I gotta admit... When we first met, my faith at that time wasn't really strong enough to be confident and know that God would carry things through. I couldn't really describe (in my blog) just how much I was moping about her when I flew back home. At other moments early in our relationship, I really felt like I just got lucky and had a chance with a girl that was out of my league... Several other times throughout, I thought God was just playing with my heart and using her to teach me a cruel lesson or something, but in hindsight, it's 100% clear that God put me in this relationship. Actually, in hindsight, God always made it clear that this was from Him. It was my lack of faith that ever made me wonder. He made it possible for us to be together... Every step of the way.

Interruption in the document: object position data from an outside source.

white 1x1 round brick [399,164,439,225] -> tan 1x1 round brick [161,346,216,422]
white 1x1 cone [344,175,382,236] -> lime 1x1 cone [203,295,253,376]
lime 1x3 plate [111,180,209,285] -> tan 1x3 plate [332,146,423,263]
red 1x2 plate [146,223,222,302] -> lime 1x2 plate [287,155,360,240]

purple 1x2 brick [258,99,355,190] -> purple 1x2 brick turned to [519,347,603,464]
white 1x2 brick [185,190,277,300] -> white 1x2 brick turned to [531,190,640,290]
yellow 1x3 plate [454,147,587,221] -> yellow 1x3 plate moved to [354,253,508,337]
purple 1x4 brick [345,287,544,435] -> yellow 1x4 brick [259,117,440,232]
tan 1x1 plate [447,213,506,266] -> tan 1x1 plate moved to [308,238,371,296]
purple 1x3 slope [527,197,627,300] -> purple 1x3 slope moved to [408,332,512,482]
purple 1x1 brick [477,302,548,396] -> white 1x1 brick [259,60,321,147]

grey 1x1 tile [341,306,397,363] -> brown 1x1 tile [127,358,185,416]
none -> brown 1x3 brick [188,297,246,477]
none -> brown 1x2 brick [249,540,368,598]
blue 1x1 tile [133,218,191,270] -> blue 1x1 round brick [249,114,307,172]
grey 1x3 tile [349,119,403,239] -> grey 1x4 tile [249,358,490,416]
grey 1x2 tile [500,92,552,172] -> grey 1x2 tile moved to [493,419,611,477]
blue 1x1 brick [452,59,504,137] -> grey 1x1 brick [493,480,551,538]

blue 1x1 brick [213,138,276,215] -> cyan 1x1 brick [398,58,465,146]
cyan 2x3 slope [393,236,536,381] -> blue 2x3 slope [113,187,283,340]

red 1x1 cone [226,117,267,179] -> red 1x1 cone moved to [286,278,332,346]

But, even if it weren't for the dramatic circumstances in which we met... I know this relationship is from God because our relationship PUSHES me towards God. I have grown so much spiritually because of this relationship. I mean... On levels I never thought I'd really reach. Every other relationship I've had... even just 'crushes'... I felt pulled me from God. But, this one draws me so much closer. It's to the point now where I can't separate my relationship with Rebecca from my relationship with God... Let me clarify (lest you think that I think Rebecca is God or something blasphemous)... I can't think of Rebecca without thinking of God, who gave her to me. I can't think of my relationship with her without thinking about my relationship with God. By honoring her, I honor God, who gave me His daughter to care for. My prayer in our relationship is to learn how to love her like God loves her. The result? I have never loved somebody so much... And I have never been loved so much in return. God has used the two of us to heal each other. The love we have is so different from just 'worldy love' that you hear about in stupid songs, or see on TV, or hear people talk about so casually... It's different because we know it's from God. Everything's from God. And now that we're engaged... It's all for keeps. It's permanent. And we couldn't be happier with that, or each other.

So..... To summarize... If you want a significant other so amazing that only God could provide... Then trust Him to provide. Stop seeking, because you won't find it. Wait. Wait on the Lord... Pursue Him, and He will take care of you... Not just food and water and all that, but He will take care of your love life, too. Could you imagine how different the church would be if Christian guys pursued God like they pursue their idea of a 'perfect, Godly wife'... Or if Christian girls found their security in God's overwhelming love for them, and not in having a boyfriend who makes money, drives a nice car and goes to church every Sunday?

Trust God... Seek only Him... And He will take care of everything else. Even your future wife, or husband.